◆ THE PROBLEM
Show, from the records below, all lines that contain the word "Спальня".

++++++++++++++++++++

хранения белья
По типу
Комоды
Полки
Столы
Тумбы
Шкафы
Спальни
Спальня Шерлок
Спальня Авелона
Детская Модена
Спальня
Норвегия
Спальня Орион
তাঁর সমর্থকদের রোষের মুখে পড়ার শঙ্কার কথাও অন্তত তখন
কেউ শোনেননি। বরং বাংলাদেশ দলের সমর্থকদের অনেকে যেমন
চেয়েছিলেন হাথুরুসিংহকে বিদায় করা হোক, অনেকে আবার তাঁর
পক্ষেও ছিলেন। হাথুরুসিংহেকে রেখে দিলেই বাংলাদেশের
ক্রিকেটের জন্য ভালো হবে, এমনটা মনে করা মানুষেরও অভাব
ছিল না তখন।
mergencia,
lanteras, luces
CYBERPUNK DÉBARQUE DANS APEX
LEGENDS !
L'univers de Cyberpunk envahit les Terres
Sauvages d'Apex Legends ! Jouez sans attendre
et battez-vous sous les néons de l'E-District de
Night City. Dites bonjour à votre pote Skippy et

++++++++++++++++++++

◆ ANSWER FOR THIS EXERCISE
Спальня Шерлок
Спальня Авелона
Спальня
Спальня Орион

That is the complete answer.